Bei der Versammlung der Putschisten entbrennt ein heftiger Streit um die Zukunft Russlands, bei der es zu keiner Einigung kommt. Unerwartet kehrt Marfa zurück und berichtet von den nahenden Truppen Zar Peters I., den «Petrowzen». Schaklowity verkündet, Zar Peter I. habe von der politischen Verschwörung erfahren, und werde die «Chowanschtschina» (= Affäre Chowanski) bestrafen.
DRITTER AKT
Marfas Leidenschaft für Andrei Chowanski ist ungebrochen. Als Susanna, eine fanatische Anhängerin Dossifeis, das Ausmass von Marfas Hingabe erkennt, erhebt sie vor Dossifei Anklage, der jedoch für Marfa Partei ergreift. Ein gemeinsamer Selbstmord mit Andrei erscheint Marfa als die einzig mögliche Erlösung. Dossifei gebietet ihr Einhalt.
Schaklowity beschwört ein zukünftiges Russland und bittet Gott, die Heimat mithilfe eines starken Herrschers aus der Ohnmacht zu führen.
Chowanskis betrunkene Soldaten randalieren. Ihre wütenden Frauen versuchen, sie zurückzuhalten, doch das wilde Treiben nimmt seinen Lauf. Kuska gelingt es, die Frauen mit seinem Lied zu beschwichtigen. Als jedoch der Schreiber die Nachricht verbreitet, dass die Truppen des Zaren Peters I. im Anmarsch seien, bricht Panik unter Chowanskis Soldaten aus. lwan Chowanski resigniert.
VIERTER AKT
Nach seiner Weigerung, sich den Truppen des Zaren Peters I. entgegenzustellen, zieht sich Iwan Chowanski zurück und sucht Zerstreuung, um seine Angst zu betäuben.

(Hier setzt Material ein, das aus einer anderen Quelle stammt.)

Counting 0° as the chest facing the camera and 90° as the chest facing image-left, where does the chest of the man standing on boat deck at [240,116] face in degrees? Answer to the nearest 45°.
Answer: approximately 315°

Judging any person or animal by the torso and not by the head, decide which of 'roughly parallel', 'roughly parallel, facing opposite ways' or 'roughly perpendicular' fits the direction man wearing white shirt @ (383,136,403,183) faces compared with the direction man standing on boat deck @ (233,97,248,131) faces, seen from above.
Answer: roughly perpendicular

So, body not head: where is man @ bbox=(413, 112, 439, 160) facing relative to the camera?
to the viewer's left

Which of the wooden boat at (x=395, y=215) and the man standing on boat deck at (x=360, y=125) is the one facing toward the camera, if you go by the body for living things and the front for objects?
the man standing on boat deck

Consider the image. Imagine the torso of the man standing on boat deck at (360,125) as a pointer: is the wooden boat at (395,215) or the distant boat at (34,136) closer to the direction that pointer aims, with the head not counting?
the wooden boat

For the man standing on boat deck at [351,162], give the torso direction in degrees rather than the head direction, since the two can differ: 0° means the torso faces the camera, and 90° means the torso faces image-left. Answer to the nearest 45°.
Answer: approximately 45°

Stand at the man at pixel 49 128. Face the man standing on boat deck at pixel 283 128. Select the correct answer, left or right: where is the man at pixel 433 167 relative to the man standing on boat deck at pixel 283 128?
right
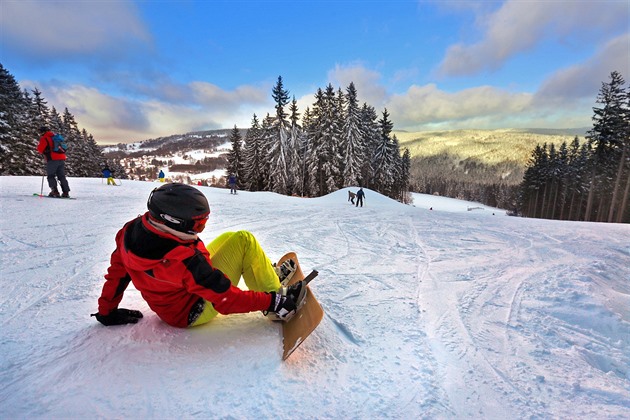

Eine Einladung der Zarewna Sofia erweist sich für Chowanski als Botschaft des Todes. Auch Golizyn ereilt sein von Marfa vorhergesagtes Schicksal. Einzig Dossifei scheint keine Widersacher mehr zu haben, bis Marfa ihm berichtet, Zar Peter I. habe den Entschluss gefasst, ihn und seine Anhänger umzubringen. Dossifei beschliesst daraufhin den Tod von sich und seinen Anhängern durch kollektiven Selbstmord. Marfa unterrichtet Andrei vom Tode seines Vaters. Andrei erkennt, dass alles verloren ist und lässt sich von Marfa wegführen.
FÜNFTER AKT
Dossifei, Andrei und Marfa sowie andere «Altgläubige» verlassen ihr irdisches Dasein. Die Rettung, die Marfa Andrei verheissen hat, liegt im gemeinsamen Tod.